Pain Management Articles Open

 Acute pain is one of the most common symptoms, for which physicians are consulted. It is a symptom informing the organism about tissue insult (caused by injury, disease, surgical procedure, or childbirth) in order to prevent further damage. Acute pain is an unpleasant sensory, emotional and mental sensation (experience) associated with vegetative signs, psychological response and changes in behavior. It usually lasts for several hours to days, rarely more than a month. Acute pain makes the patient seek medical help within minutes, hours or a few days after the onset of pain. If this signal is ignored, pain may become chronic. Acute pain is provoked by identifiable stimuli and disappears as soon as the tissue injury or damage that had caused it is healed. Postoperative pain is a typical example of acute pain. All surgical procedures are associated with a certain level of postoperative pain.

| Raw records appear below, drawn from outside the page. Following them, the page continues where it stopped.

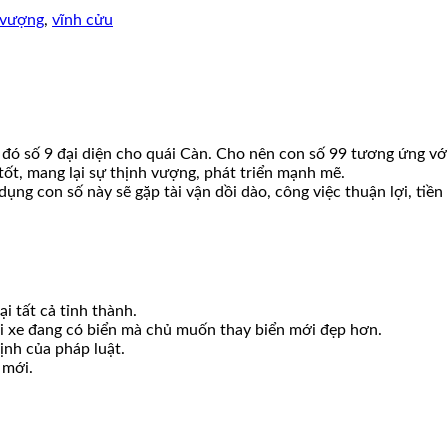
 vượng
,
vĩnh cửu
g đó số 9 đại diện cho quái Càn. Cho nên con số 99 tương ứng v
 tốt, mang lại sự thịnh vượng, phát triển mạnh mẽ.
ụng con số này sẽ gặp tài vận dồi dào, công việc thuận lợi, tiền 
i tất cả tỉnh thành.
ới xe đang có biển mà chủ muốn thay biển mới đẹp hơn.
ịnh của pháp luật.
 mới.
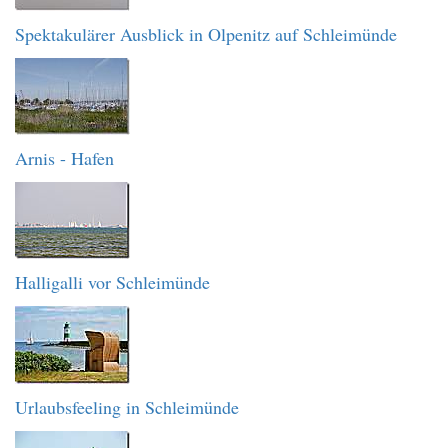
Spektakulärer Ausblick in Olpenitz auf Schleimünde
Arnis - Hafen
Halligalli vor Schleimünde
Urlaubsfeeling in Schleimünde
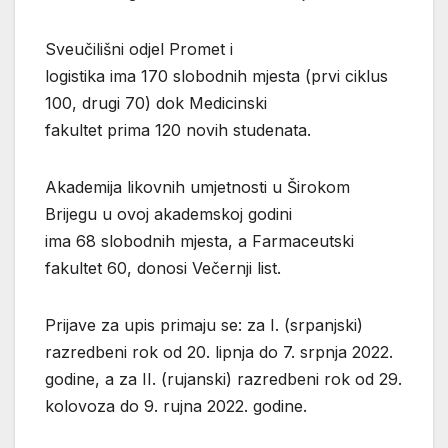
Sveučilišni odjel Promet i
logistika ima 170 slobodnih mjesta (prvi ciklus
100, drugi 70) dok Medicinski
fakultet prima 120 novih studenata.
Akademija likovnih umjetnosti u Širokom
Brijegu u ovoj akademskoj godini
ima 68 slobodnih mjesta, a Farmaceutski
fakultet 60, donosi Večernji list.
Prijave za upis primaju se: za I. (srpanjski)
razredbeni rok od 20. lipnja do 7. srpnja 2022.
godine, a za II. (rujanski) razredbeni rok od 29.
kolovoza do 9. rujna 2022. godine.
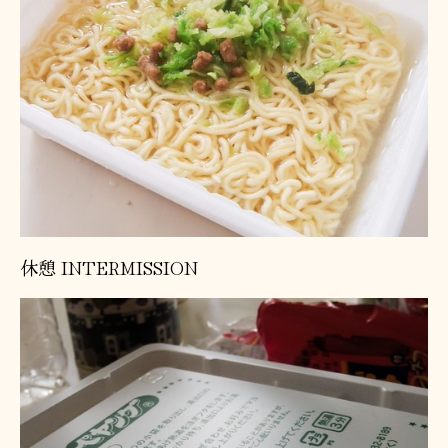
休憩 INTERMISSION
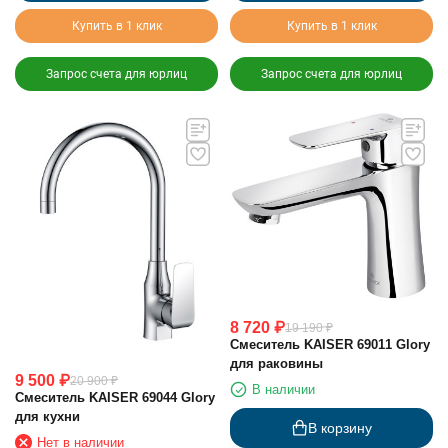
Купить в 1 клик
Купить в 1 клик
Запрос счета для юрлиц
Запрос счета для юрлиц
8 720
₽
19 190
₽
Смеситель KAISER 69011 Glory
для раковины
9 500
₽
20 900
₽
В наличии
Смеситель KAISER 69044 Glory
для кухни
В корзину
Нет в наличии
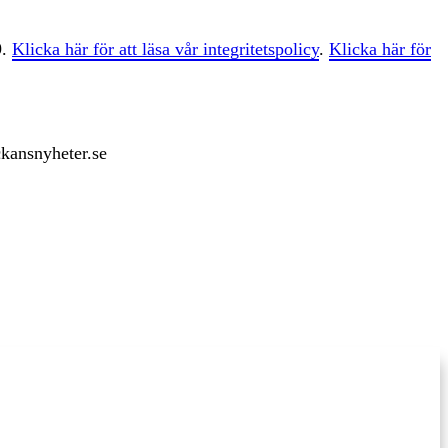
9.
Klicka här för att läsa vår integritetspolicy
.
Klicka här för
ckansnyheter.se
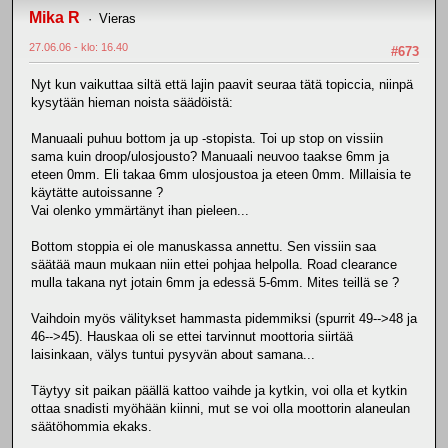
Mika R
Vieras
27.06.06 - klo: 16.40
#673
Nyt kun vaikuttaa siltä että lajin paavit seuraa tätä topiccia, niinpä
kysytään hieman noista säädöistä:
Manuaali puhuu bottom ja up -stopista. Toi up stop on vissiin
sama kuin droop/ulosjousto? Manuaali neuvoo taakse 6mm ja
eteen 0mm. Eli takaa 6mm ulosjoustoa ja eteen 0mm. Millaisia te
käytätte autoissanne ?
Vai olenko ymmärtänyt ihan pieleen...
Bottom stoppia ei ole manuskassa annettu. Sen vissiin saa
säätää maun mukaan niin ettei pohjaa helpolla. Road clearance
mulla takana nyt jotain 6mm ja edessä 5-6mm. Mites teillä se ?
Vaihdoin myös välitykset hammasta pidemmiksi (spurrit 49-->48 ja
46-->45). Hauskaa oli se ettei tarvinnut moottoria siirtää
laisinkaan, välys tuntui pysyvän about samana...
Täytyy sit paikan päällä kattoo vaihde ja kytkin, voi olla et kytkin
ottaa snadisti myöhään kiinni, mut se voi olla moottorin alaneulan
säätöhommia ekaks.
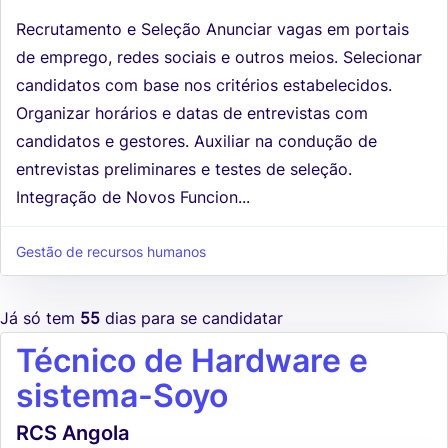
Recrutamento e Seleção Anunciar vagas em portais
de emprego, redes sociais e outros meios. Selecionar
candidatos com base nos critérios estabelecidos.
Organizar horários e datas de entrevistas com
candidatos e gestores. Auxiliar na condução de
entrevistas preliminares e testes de seleção.
Integração de Novos Funcion...
Gestão de recursos humanos
Já só tem
55
dias para se candidatar
Técnico de Hardware e
sistema-Soyo
RCS Angola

Fear of postoperative pain is one of the greatest concerns of patients undergoing surgery. A number of studies conducted in countries with a highly-developed health care system demonstrated that even in the first decade of the 21st century, postoperative pain was not managed well in onethird to one-half of patients. Yet it seems that there is some kind of progress over time. In the Czech Republic, for example, in epidemiological studies conducted by J. Málek et al. in 2006, 18.5% of patients considered pain to be the worst experience in the postoperative period and in 36% of cases pain was an important source of complaints after surgery. In 2014, the study was repeated at the same department (the results have not been published yet) and revealed that less than 20% of respondents suffered from severe pain, none of the patients reported excruciating pain and 6 hours after surgery the incidence of severe pain fell below 10%.